Filme é provocador e indispensável para esses tempos em que vivemos
Paulo Cavalcanti Publicado em 09/03/2017, às 14h53 - Atualizado em 11/03/2017, às 15h18
Antes de Donald Trump, houve Ray Kroc, o empresário que foi responsável por tornar o McDonald’s uma potência global e representante de valores que muitos amam e outros tantos odeiam, nos Estados Unidos. Interpretado por Michael Keaton, Kroc é o foco de Fome de Poder.
O ano é 1954. Ray Kroc é um vendedor de 52 anos. O casamento de Kroc com Ethel (Laura Dern) é frio e a conta bancária dele é mais gelada ainda. Ele vende máquinas de misturar milkshakes, mas ninguém está minimamente interessado no produto ou no próprio Kroc. Mesmo com as portas sendo batidas na cara dele de forma humilhante, o sujeito acredita mais na persistência do que no talento ou na sorte. Ele ouve LPs de autoajuda e crê que um dia terá a oportunidade da vida dele.
Isso finalmente acontece quando fica sabendo que tem gente interessada em nada menos do que seis das máquinas de milkshake. Kroc acha que é brincadeira. Intrigado, vai até São Bernardino, Califórnia, e descobre que os solicitantes são os irmãos McDonald, Dick (Nick Offerman) e Mac (John Carroll Lynch), donos de uma lanchonete que leva o sobrenome deles. Kroc fica mais impressionado ainda quando vê como o restaurante funciona. Apesar do estabelecimento ter uma imensa fila, ela se dissipa rápido. A entrega dos pedidos não ultrapassam 30 segundos. O segredo está na linha de produção criada pelos irmãos. Eles fazem hambúrgueres como Henry Ford fabricava automóveis. Quem compra ali recebe eficiência e um produto de qualidade. E ele também percebe que o local tem um forte senso de comunidade.

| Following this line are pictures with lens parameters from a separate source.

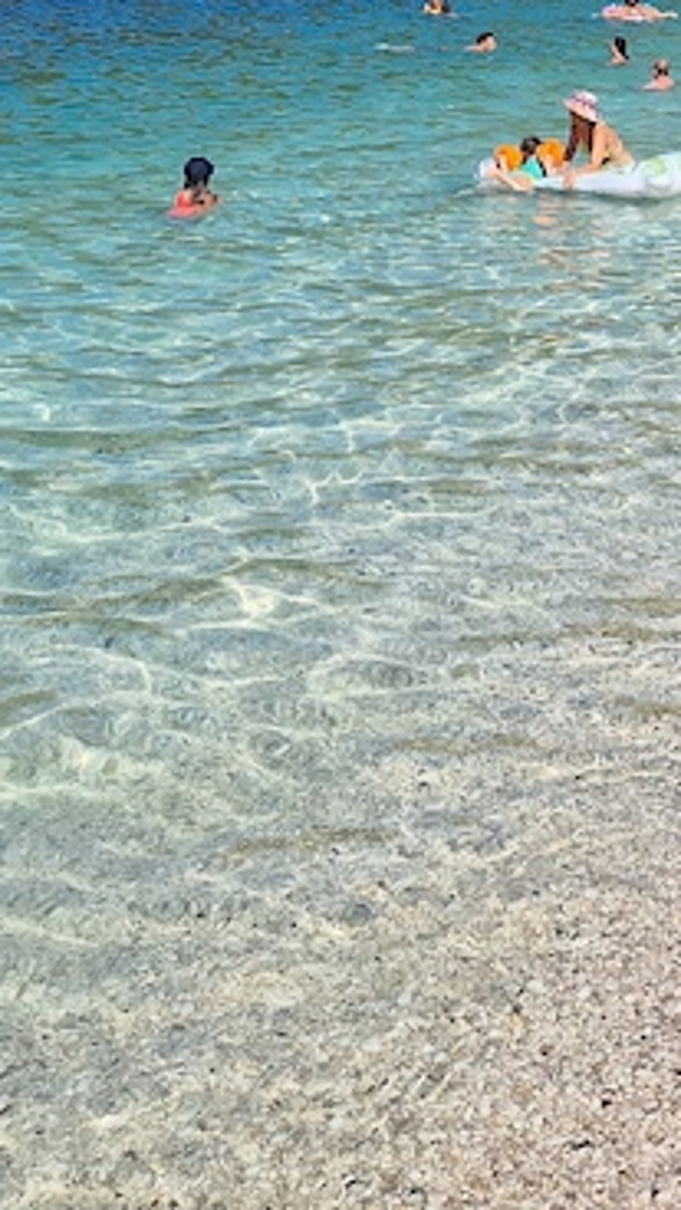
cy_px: 30
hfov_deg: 17.7
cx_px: 447
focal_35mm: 68
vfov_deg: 29.2
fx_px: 2183
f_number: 1.8
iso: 50
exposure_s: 1/1908
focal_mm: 5.4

Kroc tem uma visão. Ele propõe aos irmãos que o McDonald's vire uma franquia, primeiro regional, depois nacional. “Toda cidade americana tem um igreja ou um tribunal. Tem que ter uma unidade do McDonald's também”, ele argumenta. Com muita lábia, apelando até para o patriotismo, ele consegue que os ingênuos irmãos o deixem expandir o negócio. Assim, a indústria do fast food dava seus primeiros passos. O desenrolar e o desfecho são conhecidos e podem ser resumido desta forma: Kroc torna o McDonald's um império e automaticamente se transforma em um bilionário poderoso. Os irmãos McDonald caem em várias armadilhas legais e são obrigados pelos advogados de Kroc a vender a marca. “Colocamos a raposa dentro do galinheiro”, diz um deles em certo ponto.

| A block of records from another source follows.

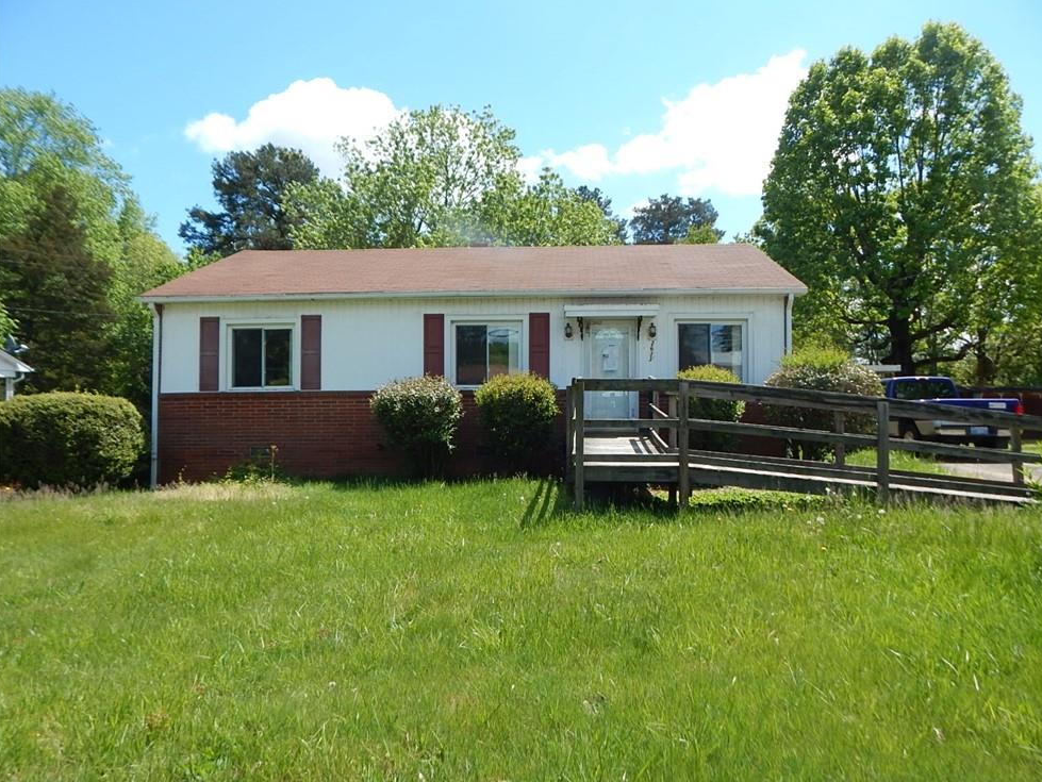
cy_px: 390
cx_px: 541
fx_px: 693
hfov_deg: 73.9
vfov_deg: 58.9
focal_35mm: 23
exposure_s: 1/1250
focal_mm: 4
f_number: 3
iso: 125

Fome de Poder não é apenas uma biografia. É um perturbador estudo de caráter. Keaton, que há muito tempo já merece um Oscar, é um canalha jovial e desesperado. Ele é um sonhador que até certo ponto ganha a simpatia do público – quando Kroc mostra sua verdadeira natureza, isso desaparece. Ray Kroc pisa em todos, mente e manipula. Ele sobe, sobe e sobe, sem nenhum revés ou alguém para dizer a ele que não é assim que se joga o jogo.

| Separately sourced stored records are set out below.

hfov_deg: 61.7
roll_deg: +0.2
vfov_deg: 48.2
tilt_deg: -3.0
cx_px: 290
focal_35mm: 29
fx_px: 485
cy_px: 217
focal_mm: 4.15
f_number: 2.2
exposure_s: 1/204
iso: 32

O longa também comenta a cultura do consumo rápido e suas consequências, benéficas ou não – ele não enxerga de forma positiva como a cadeia de sanduíches expandiu de forma avassaladora e os métodos por trás disso. O diretor John Lee Hancock e o roteirista Robert Siegel entregam um filme que, se por um lado louva o empreendedorismo, também mostra que nem todo mundo se beneficia com a industrialização. Com um elenco notável e uma bela reconstituição de época, Fome de Poder é provocador e indispensável para esses tempos em que vivemos.